Find the number of three-character codes which may contain the digits 1 to 5, which can be reused, and the letters A to E, which can’t be reused. For example, 4B4 is an acceptable code, but BB4 is not. Show hint

Split it up into different cases.

There are lots of different ways to answer this question, depending on how we split it up into different cases. I’ll describe three ways here. The first way involves counting the number of codes made of all digits, adding the number of codes with one letter, two letter, three letters. The second way involves counting the number of codes that don’t reuse digits, then adding the number of codes that do reuse digits. The third way involves counting the number of codes there would be if we could reuse letters, then subtracting the number of codes with reused letters.

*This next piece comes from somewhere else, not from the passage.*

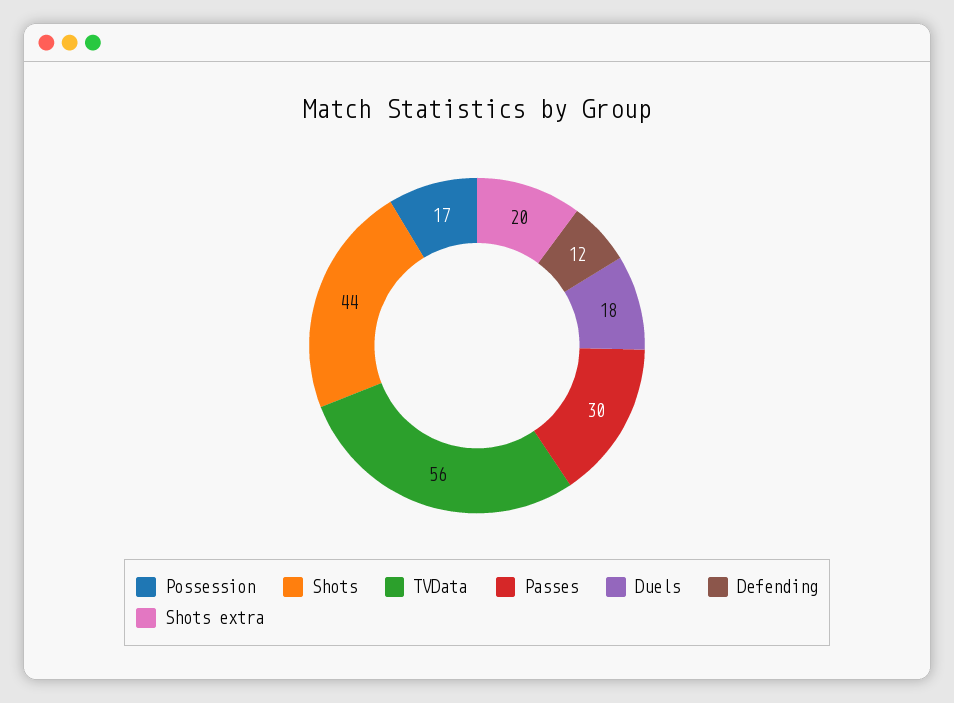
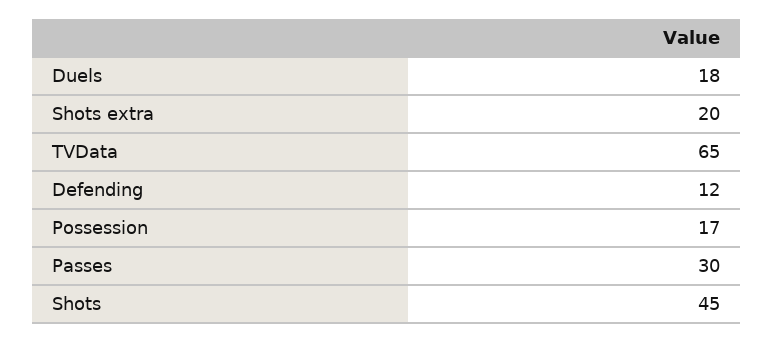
Shots: 44 -> 45
TVData: 56 -> 65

The number of codes with all digits is $5\times5\times5 = 125$. With the codes containing one letter, there are $5$ choices for the letter, then $5$ choices for the first digit, and $5$ choices for the second digit, and $3$ ways to position the letter amongst the digits, making $5\times5\times5\times3 = 375$ codes. (You may have thought that there would be $3!$ ways to arrange the letter and digits, but we’ve already arranged the digits and just need to choose if the letter goes at the start, middle, or end.) With the codes containing two letters, there are $5$ choices for the first letter, $4$ choices for the second letter, then $5$ choices for the digit, and $3$ ways to position the digit amongst the letters, making $5\times4\times5\times3 = 300$ codes. For the codes containing three letters, there are $^5P_3 = 5\times4\times3 = 60$ codes. So the total number of codes is:

$125$ | (all digits, e.g. 525) |

$+375$ | (one letter, e.g. 33A, 5C4) |

$+300$ | (two letters, e.g. CE1) |

$\underline{+\phantom{3}60}$ | (three letters, e.g. BDA) |

$=860$ |

Alternatively, we can start by finding out the number of codes that don’t reuse digits, then add on the ones that do. Without reusing digits, we have $^{10}P_3 = 10\times9\times8 = 720$ codes. Next we can count the number of codes that have a digit twice: $5$ choices for the repeated digit, then $9$ choices for the other character (one of the $5$ letters or $4$ remaining digits), then $3$ ways of arranging them, so $5\times9\times3 = 135$ codes. There are also $5$ codes that have the same digit repeated three times. So the total number of codes is:

$720$ | (no reused digits, e.g. 3B5, 412) |

$+135$ | (a digit twice, e.g. 33A, 525) |

$\underline{+\phantom{13}5}$ | (a digit three times, e.g. 555, 222) |

$=860$ |

Or we could work out the number of codes there would be if we could reuse letters, then subtract off the number of codes that shouldn’t have been counted. If we could reuse letters, then there would be $10\times10\times10=1000$ codes. The number of these codes that contain a letter repeated twice is $135$ (like in the previous solution), and then $5$ codes that contain the same letter three times. So the total is:

$1000$ | (can reuse anything, e.g. 2BB, A34, 111) |

$-135$ | (a letter twice, e.g. A3A, ECC) |

$\underline{-\phantom{13}5}$ | (a letter three times, e.g. DDD, AAA) |

$=860$ |